● EXERCISE GOAL:
Reproduce the listing below in full, renaming every "Motul" to "Total" and leaving everything else unchanged.

Source records:
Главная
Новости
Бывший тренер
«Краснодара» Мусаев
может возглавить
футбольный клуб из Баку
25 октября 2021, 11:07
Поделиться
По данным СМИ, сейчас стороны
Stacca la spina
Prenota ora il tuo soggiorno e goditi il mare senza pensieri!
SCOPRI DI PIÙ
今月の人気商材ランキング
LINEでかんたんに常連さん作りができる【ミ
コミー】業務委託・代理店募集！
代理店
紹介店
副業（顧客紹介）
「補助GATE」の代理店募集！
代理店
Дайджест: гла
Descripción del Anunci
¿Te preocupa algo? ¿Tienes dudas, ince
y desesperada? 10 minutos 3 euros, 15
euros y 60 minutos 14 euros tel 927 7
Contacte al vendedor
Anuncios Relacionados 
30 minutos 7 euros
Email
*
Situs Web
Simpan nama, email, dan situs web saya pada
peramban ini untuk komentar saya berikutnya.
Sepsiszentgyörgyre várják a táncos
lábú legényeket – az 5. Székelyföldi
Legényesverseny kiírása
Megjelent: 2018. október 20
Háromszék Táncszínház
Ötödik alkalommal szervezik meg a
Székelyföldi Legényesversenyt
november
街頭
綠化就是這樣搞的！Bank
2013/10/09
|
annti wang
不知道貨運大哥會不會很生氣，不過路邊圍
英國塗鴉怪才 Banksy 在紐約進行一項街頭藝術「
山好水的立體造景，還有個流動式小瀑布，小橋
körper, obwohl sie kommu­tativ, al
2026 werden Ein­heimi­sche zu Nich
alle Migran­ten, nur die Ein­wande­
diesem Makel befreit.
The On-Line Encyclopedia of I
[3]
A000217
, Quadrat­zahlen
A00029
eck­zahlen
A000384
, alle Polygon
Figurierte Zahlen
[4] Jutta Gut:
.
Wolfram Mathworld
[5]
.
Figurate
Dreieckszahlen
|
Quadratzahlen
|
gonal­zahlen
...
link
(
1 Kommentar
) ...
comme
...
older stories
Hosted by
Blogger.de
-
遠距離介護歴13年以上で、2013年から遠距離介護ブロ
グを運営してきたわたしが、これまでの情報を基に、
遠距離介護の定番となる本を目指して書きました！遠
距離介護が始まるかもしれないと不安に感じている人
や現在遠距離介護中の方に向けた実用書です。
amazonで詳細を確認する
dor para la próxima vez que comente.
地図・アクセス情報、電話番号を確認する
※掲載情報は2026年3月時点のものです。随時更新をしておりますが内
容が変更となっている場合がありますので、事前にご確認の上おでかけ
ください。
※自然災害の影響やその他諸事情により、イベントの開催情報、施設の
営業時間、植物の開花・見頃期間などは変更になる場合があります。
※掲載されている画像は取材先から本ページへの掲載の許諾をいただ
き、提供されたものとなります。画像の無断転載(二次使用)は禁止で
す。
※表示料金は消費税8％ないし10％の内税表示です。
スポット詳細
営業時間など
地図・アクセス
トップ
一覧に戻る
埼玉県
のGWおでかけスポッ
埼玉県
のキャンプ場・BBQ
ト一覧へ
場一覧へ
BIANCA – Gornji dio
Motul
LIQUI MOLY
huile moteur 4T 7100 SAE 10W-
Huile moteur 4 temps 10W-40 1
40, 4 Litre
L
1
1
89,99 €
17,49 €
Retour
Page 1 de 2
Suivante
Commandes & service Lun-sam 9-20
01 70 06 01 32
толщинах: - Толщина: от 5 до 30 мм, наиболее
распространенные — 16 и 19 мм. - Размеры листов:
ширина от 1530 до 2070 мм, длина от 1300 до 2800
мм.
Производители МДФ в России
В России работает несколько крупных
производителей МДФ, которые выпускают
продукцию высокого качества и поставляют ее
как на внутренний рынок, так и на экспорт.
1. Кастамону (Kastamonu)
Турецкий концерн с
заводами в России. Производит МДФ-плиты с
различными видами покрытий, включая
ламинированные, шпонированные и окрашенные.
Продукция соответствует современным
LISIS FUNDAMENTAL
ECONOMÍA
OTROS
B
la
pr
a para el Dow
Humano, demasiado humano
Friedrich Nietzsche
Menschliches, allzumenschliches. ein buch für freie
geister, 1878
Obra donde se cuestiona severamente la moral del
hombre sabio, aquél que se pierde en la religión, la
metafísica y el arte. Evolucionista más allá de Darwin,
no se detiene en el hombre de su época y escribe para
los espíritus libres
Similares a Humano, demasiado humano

● SOLUTION TO THIS TASK:
Главная
Новости
Бывший тренер
«Краснодара» Мусаев
может возглавить
футбольный клуб из Баку
25 октября 2021, 11:07
Поделиться
По данным СМИ, сейчас стороны
Stacca la spina
Prenota ora il tuo soggiorno e goditi il mare senza pensieri!
SCOPRI DI PIÙ
今月の人気商材ランキング
LINEでかんたんに常連さん作りができる【ミ
コミー】業務委託・代理店募集！
代理店
紹介店
副業（顧客紹介）
「補助GATE」の代理店募集！
代理店
Дайджест: гла
Descripción del Anunci
¿Te preocupa algo? ¿Tienes dudas, ince
y desesperada? 10 minutos 3 euros, 15
euros y 60 minutos 14 euros tel 927 7
Contacte al vendedor
Anuncios Relacionados 
30 minutos 7 euros
Email
*
Situs Web
Simpan nama, email, dan situs web saya pada
peramban ini untuk komentar saya berikutnya.
Sepsiszentgyörgyre várják a táncos
lábú legényeket – az 5. Székelyföldi
Legényesverseny kiírása
Megjelent: 2018. október 20
Háromszék Táncszínház
Ötödik alkalommal szervezik meg a
Székelyföldi Legényesversenyt
november
街頭
綠化就是這樣搞的！Bank
2013/10/09
|
annti wang
不知道貨運大哥會不會很生氣，不過路邊圍
英國塗鴉怪才 Banksy 在紐約進行一項街頭藝術「
山好水的立體造景，還有個流動式小瀑布，小橋
körper, obwohl sie kommu­tativ, al
2026 werden Ein­heimi­sche zu Nich
alle Migran­ten, nur die Ein­wande­
diesem Makel befreit.
The On-Line Encyclopedia of I
[3]
A000217
, Quadrat­zahlen
A00029
eck­zahlen
A000384
, alle Polygon
Figurierte Zahlen
[4] Jutta Gut:
.
Wolfram Mathworld
[5]
.
Figurate
Dreieckszahlen
|
Quadratzahlen
|
gonal­zahlen
...
link
(
1 Kommentar
) ...
comme
...
older stories
Hosted by
Blogger.de
-
遠距離介護歴13年以上で、2013年から遠距離介護ブロ
グを運営してきたわたしが、これまでの情報を基に、
遠距離介護の定番となる本を目指して書きました！遠
距離介護が始まるかもしれないと不安に感じている人
や現在遠距離介護中の方に向けた実用書です。
amazonで詳細を確認する
dor para la próxima vez que comente.
地図・アクセス情報、電話番号を確認する
※掲載情報は2026年3月時点のものです。随時更新をしておりますが内
容が変更となっている場合がありますので、事前にご確認の上おでかけ
ください。
※自然災害の影響やその他諸事情により、イベントの開催情報、施設の
営業時間、植物の開花・見頃期間などは変更になる場合があります。
※掲載されている画像は取材先から本ページへの掲載の許諾をいただ
き、提供されたものとなります。画像の無断転載(二次使用)は禁止で
す。
※表示料金は消費税8％ないし10％の内税表示です。
スポット詳細
営業時間など
地図・アクセス
トップ
一覧に戻る
埼玉県
のGWおでかけスポッ
埼玉県
のキャンプ場・BBQ
ト一覧へ
場一覧へ
BIANCA – Gornji dio
Total
LIQUI MOLY
huile moteur 4T 7100 SAE 10W-
Huile moteur 4 temps 10W-40 1
40, 4 Litre
L
1
1
89,99 €
17,49 €
Retour
Page 1 de 2
Suivante
Commandes & service Lun-sam 9-20
01 70 06 01 32
толщинах: - Толщина: от 5 до 30 мм, наиболее
распространенные — 16 и 19 мм. - Размеры листов:
ширина от 1530 до 2070 мм, длина от 1300 до 2800
мм.
Производители МДФ в России
В России работает несколько крупных
производителей МДФ, которые выпускают
продукцию высокого качества и поставляют ее
как на внутренний рынок, так и на экспорт.
1. Кастамону (Kastamonu)
Турецкий концерн с
заводами в России. Производит МДФ-плиты с
различными видами покрытий, включая
ламинированные, шпонированные и окрашенные.
Продукция соответствует современным
LISIS FUNDAMENTAL
ECONOMÍA
OTROS
B
la
pr
a para el Dow
Humano, demasiado humano
Friedrich Nietzsche
Menschliches, allzumenschliches. ein buch für freie
geister, 1878
Obra donde se cuestiona severamente la moral del
hombre sabio, aquél que se pierde en la religión, la
metafísica y el arte. Evolucionista más allá de Darwin,
no se detiene en el hombre de su época y escribe para
los espíritus libres
Similares a Humano, demasiado humano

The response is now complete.